*** GIVEN RECORDS ***
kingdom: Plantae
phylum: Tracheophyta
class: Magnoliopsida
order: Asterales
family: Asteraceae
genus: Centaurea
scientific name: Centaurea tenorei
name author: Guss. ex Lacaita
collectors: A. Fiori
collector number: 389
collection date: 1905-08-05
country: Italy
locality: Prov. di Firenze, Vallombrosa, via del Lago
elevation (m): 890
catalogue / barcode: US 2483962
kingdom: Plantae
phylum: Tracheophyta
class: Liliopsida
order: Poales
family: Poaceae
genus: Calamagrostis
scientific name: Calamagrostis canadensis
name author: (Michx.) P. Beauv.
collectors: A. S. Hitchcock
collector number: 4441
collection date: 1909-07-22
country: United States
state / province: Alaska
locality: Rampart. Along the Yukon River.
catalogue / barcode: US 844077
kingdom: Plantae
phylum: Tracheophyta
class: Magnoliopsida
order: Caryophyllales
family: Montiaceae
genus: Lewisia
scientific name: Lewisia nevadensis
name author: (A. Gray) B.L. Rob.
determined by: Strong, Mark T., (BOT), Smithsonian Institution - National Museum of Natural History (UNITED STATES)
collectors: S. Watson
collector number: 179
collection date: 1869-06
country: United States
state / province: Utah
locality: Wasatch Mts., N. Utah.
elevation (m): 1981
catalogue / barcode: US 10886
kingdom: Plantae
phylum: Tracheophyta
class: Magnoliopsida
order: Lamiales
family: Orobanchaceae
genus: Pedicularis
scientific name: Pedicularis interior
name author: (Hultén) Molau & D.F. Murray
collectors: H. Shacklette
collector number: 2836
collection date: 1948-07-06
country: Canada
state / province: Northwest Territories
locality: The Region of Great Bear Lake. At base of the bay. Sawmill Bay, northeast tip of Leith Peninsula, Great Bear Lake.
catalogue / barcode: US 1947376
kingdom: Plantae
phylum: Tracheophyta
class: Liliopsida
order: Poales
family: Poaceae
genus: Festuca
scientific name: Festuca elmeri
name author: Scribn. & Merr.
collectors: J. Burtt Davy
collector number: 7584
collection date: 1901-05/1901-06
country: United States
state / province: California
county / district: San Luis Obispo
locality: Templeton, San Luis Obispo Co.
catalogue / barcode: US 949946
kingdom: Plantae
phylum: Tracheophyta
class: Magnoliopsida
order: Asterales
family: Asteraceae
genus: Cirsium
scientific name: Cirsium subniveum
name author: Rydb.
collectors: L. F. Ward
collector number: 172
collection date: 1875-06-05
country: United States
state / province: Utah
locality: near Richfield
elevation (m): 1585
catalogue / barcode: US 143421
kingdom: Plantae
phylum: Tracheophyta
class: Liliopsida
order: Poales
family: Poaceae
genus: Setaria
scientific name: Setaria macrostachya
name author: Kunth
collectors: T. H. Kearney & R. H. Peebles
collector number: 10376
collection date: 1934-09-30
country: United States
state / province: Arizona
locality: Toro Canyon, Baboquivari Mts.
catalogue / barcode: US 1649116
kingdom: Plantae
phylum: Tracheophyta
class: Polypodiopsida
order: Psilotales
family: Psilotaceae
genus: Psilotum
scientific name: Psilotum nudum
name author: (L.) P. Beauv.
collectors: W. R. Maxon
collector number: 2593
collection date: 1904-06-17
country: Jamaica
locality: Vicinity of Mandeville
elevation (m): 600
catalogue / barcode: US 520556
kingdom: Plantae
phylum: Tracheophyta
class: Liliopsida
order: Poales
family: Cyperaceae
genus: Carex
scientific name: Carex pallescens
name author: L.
***
[WRITTEN EXERCISE]:
Reproduce the entire listing above, line for line, with no changes.

[OUTPUT BELOW]:
kingdom: Plantae
phylum: Tracheophyta
class: Magnoliopsida
order: Asterales
family: Asteraceae
genus: Centaurea
scientific name: Centaurea tenorei
name author: Guss. ex Lacaita
collectors: A. Fiori
collector number: 389
collection date: 1905-08-05
country: Italy
locality: Prov. di Firenze, Vallombrosa, via del Lago
elevation (m): 890
catalogue / barcode: US 2483962
kingdom: Plantae
phylum: Tracheophyta
class: Liliopsida
order: Poales
family: Poaceae
genus: Calamagrostis
scientific name: Calamagrostis canadensis
name author: (Michx.) P. Beauv.
collectors: A. S. Hitchcock
collector number: 4441
collection date: 1909-07-22
country: United States
state / province: Alaska
locality: Rampart. Along the Yukon River.
catalogue / barcode: US 844077
kingdom: Plantae
phylum: Tracheophyta
class: Magnoliopsida
order: Caryophyllales
family: Montiaceae
genus: Lewisia
scientific name: Lewisia nevadensis
name author: (A. Gray) B.L. Rob.
determined by: Strong, Mark T., (BOT), Smithsonian Institution - National Museum of Natural History (UNITED STATES)
collectors: S. Watson
collector number: 179
collection date: 1869-06
country: United States
state / province: Utah
locality: Wasatch Mts., N. Utah.
elevation (m): 1981
catalogue / barcode: US 10886
kingdom: Plantae
phylum: Tracheophyta
class: Magnoliopsida
order: Lamiales
family: Orobanchaceae
genus: Pedicularis
scientific name: Pedicularis interior
name author: (Hultén) Molau & D.F. Murray
collectors: H. Shacklette
collector number: 2836
collection date: 1948-07-06
country: Canada
state / province: Northwest Territories
locality: The Region of Great Bear Lake. At base of the bay. Sawmill Bay, northeast tip of Leith Peninsula, Great Bear Lake.
catalogue / barcode: US 1947376
kingdom: Plantae
phylum: Tracheophyta
class: Liliopsida
order: Poales
family: Poaceae
genus: Festuca
scientific name: Festuca elmeri
name author: Scribn. & Merr.
collectors: J. Burtt Davy
collector number: 7584
collection date: 1901-05/1901-06
country: United States
state / province: California
county / district: San Luis Obispo
locality: Templeton, San Luis Obispo Co.
catalogue / barcode: US 949946
kingdom: Plantae
phylum: Tracheophyta
class: Magnoliopsida
order: Asterales
family: Asteraceae
genus: Cirsium
scientific name: Cirsium subniveum
name author: Rydb.
collectors: L. F. Ward
collector number: 172
collection date: 1875-06-05
country: United States
state / province: Utah
locality: near Richfield
elevation (m): 1585
catalogue / barcode: US 143421
kingdom: Plantae
phylum: Tracheophyta
class: Liliopsida
order: Poales
family: Poaceae
genus: Setaria
scientific name: Setaria macrostachya
name author: Kunth
collectors: T. H. Kearney & R. H. Peebles
collector number: 10376
collection date: 1934-09-30
country: United States
state / province: Arizona
locality: Toro Canyon, Baboquivari Mts.
catalogue / barcode: US 1649116
kingdom: Plantae
phylum: Tracheophyta
class: Polypodiopsida
order: Psilotales
family: Psilotaceae
genus: Psilotum
scientific name: Psilotum nudum
name author: (L.) P. Beauv.
collectors: W. R. Maxon
collector number: 2593
collection date: 1904-06-17
country: Jamaica
locality: Vicinity of Mandeville
elevation (m): 600
catalogue / barcode: US 520556
kingdom: Plantae
phylum: Tracheophyta
class: Liliopsida
order: Poales
family: Cyperaceae
genus: Carex
scientific name: Carex pallescens
name author: L.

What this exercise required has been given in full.